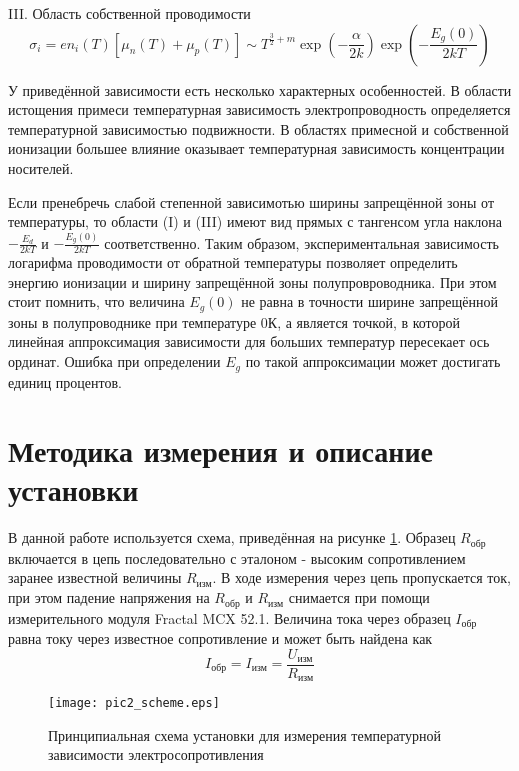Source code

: III. Область собственной проводимости
\begin{equation}
\sigma_{i} = e n_{i}(T) \left[ \mu_{n}(T) + \mu_{p}(T) \right] \sim T^{\frac{3}{2} + m} \exp{\left( -\frac{\alpha}{2 k} \right)} \exp{\left( -\frac{E_{g}(0)}{2 k T} \right)}
\end{equation}

У приведённой зависимости есть несколько характерных особенностей. В области истощения примеси температурная зависимость электропроводность определяется температурной зависимостью подвижности. В областях примесной и собственной ионизации большее влияние оказывает температурная зависимость концентрации носителей.

Если пренебречь слабой степенной зависимотью ширины запрещённой зоны от температуры, то области (I) и (III) имеют вид прямых с тангенсом угла наклона $-\frac{E_{d}}{2 k T}$ и $-\frac{E_{g}(0)}{2 k T}$ соответственно. Таким образом, экспериментальная зависимость логарифма проводимости от обратной температуры позволяет определить энергию ионизации и ширину запрещённой зоны полупровроводника. При этом стоит помнить, что величина $E_{g}(0)$ не равна в точности ширине запрещённой зоны в полупроводнике при температуре 0\textdegree К, а является точкой, в которой линейная аппроксимация зависимости для больших температур пересекает ось ординат. Ошибка при определении $E_{g}$ по такой аппроксимации может достигать единиц процентов.

\section{Методика измерения и описание установки}

В данной работе используется схема, приведённая на рисунке \ref{pic2_scheme}. Образец $R_{\text{обр}}$ включается в цепь последовательно с эталоном - высоким сопротивлением заранее известной величины $R_{\text{изм}}$. В ходе измерения через цепь пропускается ток, при этом падение напряжения на $R_{\text{обр}}$ и $R_{\text{изм}}$ снимается при помощи измерительного модуля Fractal MCX 52.1. Величина тока через образец $I_{\text{обр}}$ равна току через известное сопротивление и может быть найдена как
\begin{equation}
I_{\text{обр}} = I_{\text{изм}} = \frac{U_{\text{изм}}}{R_{\text{изм}}}
\end{equation}

\begin{figure}[h!]\centering
\texttt{[image: pic2\_scheme.eps]}
\caption{Принципиальная схема установки для измерения температурной зависимости электросопротивления}
\label{pic2_scheme}
\end{figure}

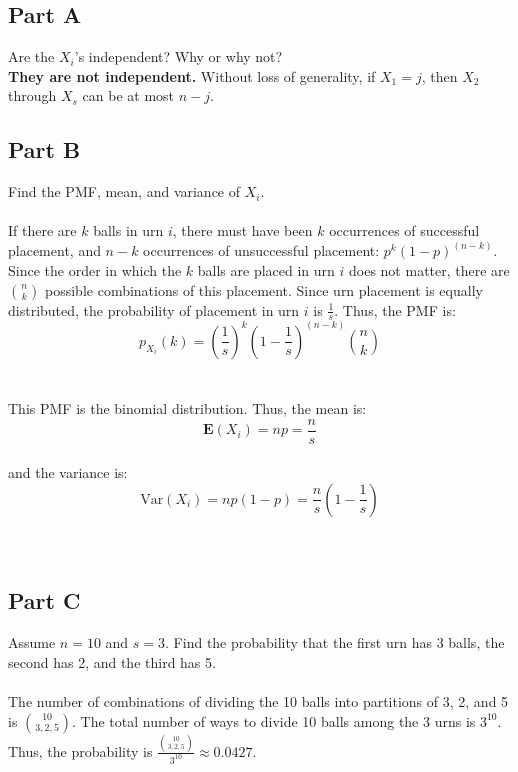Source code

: \documentclass{amsart}
\begin{document}
	\subsection{Part A}
	Are the $X_i$'s independent? Why or why not?\\
	\textbf{They are not independent.}  Without loss of generality, if $X_1=j$, then $X_2$ through $X_s$ can be at most $n-j$.\\
	\subsection{Part B}
	Find the PMF, mean, and variance of $X_i$.\\
	\\
	If there are $k$ balls in urn $i$, there must have been $k$ occurrences of successful placement, and $n-k$ occurrences of unsuccessful placement: $p^k(1-p)^{(n-k)}$. Since the order in which the $k$ balls are placed in urn $i$ does not matter, there are $\binom{n}{k}$ possible combinations of this placement. Since urn placement is equally distributed, the probability of placement in urn $i$ is $\frac{1}{s}$. Thus, the PMF is:
	\[
		p_{X_{i}}(k) = \left(\frac{1}{s}\right)^k \left(1-\frac{1}{s}\right)^{(n-k)}\binom{n}{k}
	\]\\
	\\
	This PMF is the binomial distribution. Thus, the mean is:\\
	\[
		\textbf{E}(X_i) = np = \frac{n}{s}
	\]\\
	and the variance is:\\
	\[
		\text{Var}(X_i) = np(1-p) = \frac{n}{s}\left(1-\frac{1}{s}\right)
	\]\\
	\\
	\subsection{Part C}
	Assume $n=10$ and $s=3$. Find the probability that the first urn has 3 balls, the second has 2, and the third has 5.\\
	\\
	The number of combinations of dividing the 10 balls into partitions of 3, 2, and 5 is $\binom{10}{3,2,5}$. The total number of ways to divide 10 balls among the 3 urns is $3^{10}$. Thus, the probability is $\frac{\binom{10}{3,2,5}}{3^{10}} \approx 0.0427$.\\
	\\
\end{document}
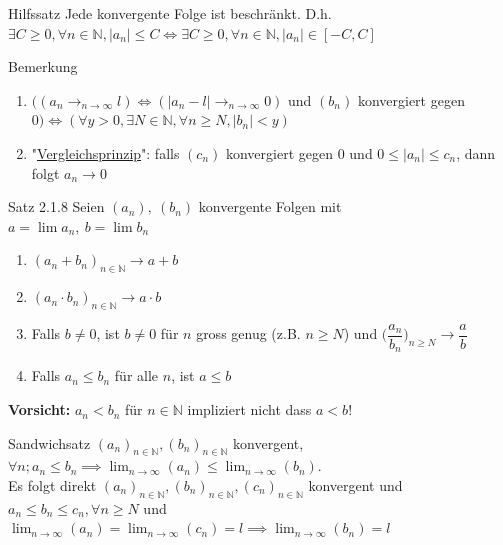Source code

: \documentclass[a4paper,10pt]{article}
\begin{document}
\begin{tbox} {Hilfssatz}
Jede konvergente Folge ist beschränkt. D.h. $\exists C \ge 0, \forall n \in \mathbb{N}, |a_n|\le C\iff \exists C \ge 0, \forall n \in \mathbb{N}, |a_n|\in [-C,C]$
\end{tbox}
\begin{bembox}{Bemerkung}
    \begin{enumerate}
        \item $\big((a_n\longrightarrow_{n\to\infty} l) \iff (|a_n-l|\longrightarrow_{n\to\infty} 0)$ und $(b_n)$ konvergiert gegen $0\big)\iff (\forall y > 0, \exists N \in \mathbb{N}, \forall n\ge N, |b_n|<y)$
        \item "\underline{Vergleichsprinzip}": falls $(c_n)$ konvergiert gegen $0$ und $0\le |a_n| \le c_n$, dann folgt $a_n\longrightarrow 0$
    \end{enumerate}
\end{bembox}
\begin{tbox}{Satz 2.1.8}
    Seien $(a_n), \ (b_n) $ konvergente Folgen mit \\$a=\lim a_n, \ b= \lim b_n$
     \begin{enumerate}
         \item $(a_n+b_n)_{n\in\mathbb{N}} \longrightarrow a+b$ 
         \item $(a_n\cdot b_n)_{n\in \mathbb N} \longrightarrow a\cdot b$ 
         \item Falls $b\neq 0$, ist $b\neq 0$ für $n$ gross genug (z.B. $n\ge N$) und $\bigg(\dfrac {a_n} {b_n}\bigg)_{n\ge N}\longrightarrow \dfrac a b $
         \item Falls $a_n\le b_n$ für alle $n$, ist $a\le b$
     \end{enumerate}
\end{tbox}
\begin{flushleft}
\textbf{Vorsicht: } $a_n<b_n$ für $n\in \mathbb N$ impliziert nicht dass $a<b$!
\end{flushleft}

\begin{tbox}{Sandwichsatz}
$(a_n)_{n\in\mathbb N}, (b_n)_{n\in\mathbb N}$ konvergent, $\forall n; a_n\le b_n \implies \lim_{n\to\infty} (a_n)\le \lim_{n\to\infty}(b_n)$. \\Es folgt direkt $(a_n)_{n\in\mathbb{N}},(b_n)_{n\in\mathbb{N}}, (c_n)_{n\in\mathbb{N}}$ konvergent und $a_n\le b_n \le c_n, \forall n \ge N$ und $\lim_{n\to\infty}(a_n)=\lim_{n\to\infty}(c_n)=l\implies \lim_{n\to\infty}(b_n)=l$
    
\end{tbox}
\end{document}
──────
• **Aim of the task**: Only the listing above, set down exactly and without pictures, belongs in the answer.

• **Response area**:
Source code

: III. Область собственной проводимости
\begin{equation}
\sigma_{i} = e n_{i}(T) \left[ \mu_{n}(T) + \mu_{p}(T) \right] \sim T^{\frac{3}{2} + m} \exp{\left( -\frac{\alpha}{2 k} \right)} \exp{\left( -\frac{E_{g}(0)}{2 k T} \right)}
\end{equation}

У приведённой зависимости есть несколько характерных особенностей. В области истощения примеси температурная зависимость электропроводность определяется температурной зависимостью подвижности. В областях примесной и собственной ионизации большее влияние оказывает температурная зависимость концентрации носителей.

Если пренебречь слабой степенной зависимотью ширины запрещённой зоны от температуры, то области (I) и (III) имеют вид прямых с тангенсом угла наклона $-\frac{E_{d}}{2 k T}$ и $-\frac{E_{g}(0)}{2 k T}$ соответственно. Таким образом, экспериментальная зависимость логарифма проводимости от обратной температуры позволяет определить энергию ионизации и ширину запрещённой зоны полупровроводника. При этом стоит помнить, что величина $E_{g}(0)$ не равна в точности ширине запрещённой зоны в полупроводнике при температуре 0\textdegree К, а является точкой, в которой линейная аппроксимация зависимости для больших температур пересекает ось ординат. Ошибка при определении $E_{g}$ по такой аппроксимации может достигать единиц процентов.

\section{Методика измерения и описание установки}

В данной работе используется схема, приведённая на рисунке \ref{pic2_scheme}. Образец $R_{\text{обр}}$ включается в цепь последовательно с эталоном - высоким сопротивлением заранее известной величины $R_{\text{изм}}$. В ходе измерения через цепь пропускается ток, при этом падение напряжения на $R_{\text{обр}}$ и $R_{\text{изм}}$ снимается при помощи измерительного модуля Fractal MCX 52.1. Величина тока через образец $I_{\text{обр}}$ равна току через известное сопротивление и может быть найдена как
\begin{equation}
I_{\text{обр}} = I_{\text{изм}} = \frac{U_{\text{изм}}}{R_{\text{изм}}}
\end{equation}

\begin{figure}[h!]\centering
\texttt{[image: pic2\_scheme.eps]}
\caption{Принципиальная схема установки для измерения температурной зависимости электросопротивления}
\label{pic2_scheme}
\end{figure}

Source code

: \documentclass{amsart}
\begin{document}
	\subsection{Part A}
	Are the $X_i$'s independent? Why or why not?\\
	\textbf{They are not independent.}  Without loss of generality, if $X_1=j$, then $X_2$ through $X_s$ can be at most $n-j$.\\
	\subsection{Part B}
	Find the PMF, mean, and variance of $X_i$.\\
	\\
	If there are $k$ balls in urn $i$, there must have been $k$ occurrences of successful placement, and $n-k$ occurrences of unsuccessful placement: $p^k(1-p)^{(n-k)}$. Since the order in which the $k$ balls are placed in urn $i$ does not matter, there are $\binom{n}{k}$ possible combinations of this placement. Since urn placement is equally distributed, the probability of placement in urn $i$ is $\frac{1}{s}$. Thus, the PMF is:
	\[
		p_{X_{i}}(k) = \left(\frac{1}{s}\right)^k \left(1-\frac{1}{s}\right)^{(n-k)}\binom{n}{k}
	\]\\
	\\
	This PMF is the binomial distribution. Thus, the mean is:\\
	\[
		\textbf{E}(X_i) = np = \frac{n}{s}
	\]\\
	and the variance is:\\
	\[
		\text{Var}(X_i) = np(1-p) = \frac{n}{s}\left(1-\frac{1}{s}\right)
	\]\\
	\\
	\subsection{Part C}
	Assume $n=10$ and $s=3$. Find the probability that the first urn has 3 balls, the second has 2, and the third has 5.\\
	\\
	The number of combinations of dividing the 10 balls into partitions of 3, 2, and 5 is $\binom{10}{3,2,5}$. The total number of ways to divide 10 balls among the 3 urns is $3^{10}$. Thus, the probability is $\frac{\binom{10}{3,2,5}}{3^{10}} \approx 0.0427$.\\
	\\
\end{document}
Source code

: \documentclass[a4paper,10pt]{article}
\begin{document}
\begin{tbox} {Hilfssatz}
Jede konvergente Folge ist beschränkt. D.h. $\exists C \ge 0, \forall n \in \mathbb{N}, |a_n|\le C\iff \exists C \ge 0, \forall n \in \mathbb{N}, |a_n|\in [-C,C]$
\end{tbox}
\begin{bembox}{Bemerkung}
    \begin{enumerate}
        \item $\big((a_n\longrightarrow_{n\to\infty} l) \iff (|a_n-l|\longrightarrow_{n\to\infty} 0)$ und $(b_n)$ konvergiert gegen $0\big)\iff (\forall y > 0, \exists N \in \mathbb{N}, \forall n\ge N, |b_n|<y)$
        \item "\underline{Vergleichsprinzip}": falls $(c_n)$ konvergiert gegen $0$ und $0\le |a_n| \le c_n$, dann folgt $a_n\longrightarrow 0$
    \end{enumerate}
\end{bembox}
\begin{tbox}{Satz 2.1.8}
    Seien $(a_n), \ (b_n) $ konvergente Folgen mit \\$a=\lim a_n, \ b= \lim b_n$
     \begin{enumerate}
         \item $(a_n+b_n)_{n\in\mathbb{N}} \longrightarrow a+b$ 
         \item $(a_n\cdot b_n)_{n\in \mathbb N} \longrightarrow a\cdot b$ 
         \item Falls $b\neq 0$, ist $b\neq 0$ für $n$ gross genug (z.B. $n\ge N$) und $\bigg(\dfrac {a_n} {b_n}\bigg)_{n\ge N}\longrightarrow \dfrac a b $
         \item Falls $a_n\le b_n$ für alle $n$, ist $a\le b$
     \end{enumerate}
\end{tbox}
\begin{flushleft}
\textbf{Vorsicht: } $a_n<b_n$ für $n\in \mathbb N$ impliziert nicht dass $a<b$!
\end{flushleft}

\begin{tbox}{Sandwichsatz}
$(a_n)_{n\in\mathbb N}, (b_n)_{n\in\mathbb N}$ konvergent, $\forall n; a_n\le b_n \implies \lim_{n\to\infty} (a_n)\le \lim_{n\to\infty}(b_n)$. \\Es folgt direkt $(a_n)_{n\in\mathbb{N}},(b_n)_{n\in\mathbb{N}}, (c_n)_{n\in\mathbb{N}}$ konvergent und $a_n\le b_n \le c_n, \forall n \ge N$ und $\lim_{n\to\infty}(a_n)=\lim_{n\to\infty}(c_n)=l\implies \lim_{n\to\infty}(b_n)=l$
    
\end{tbox}
\end{document}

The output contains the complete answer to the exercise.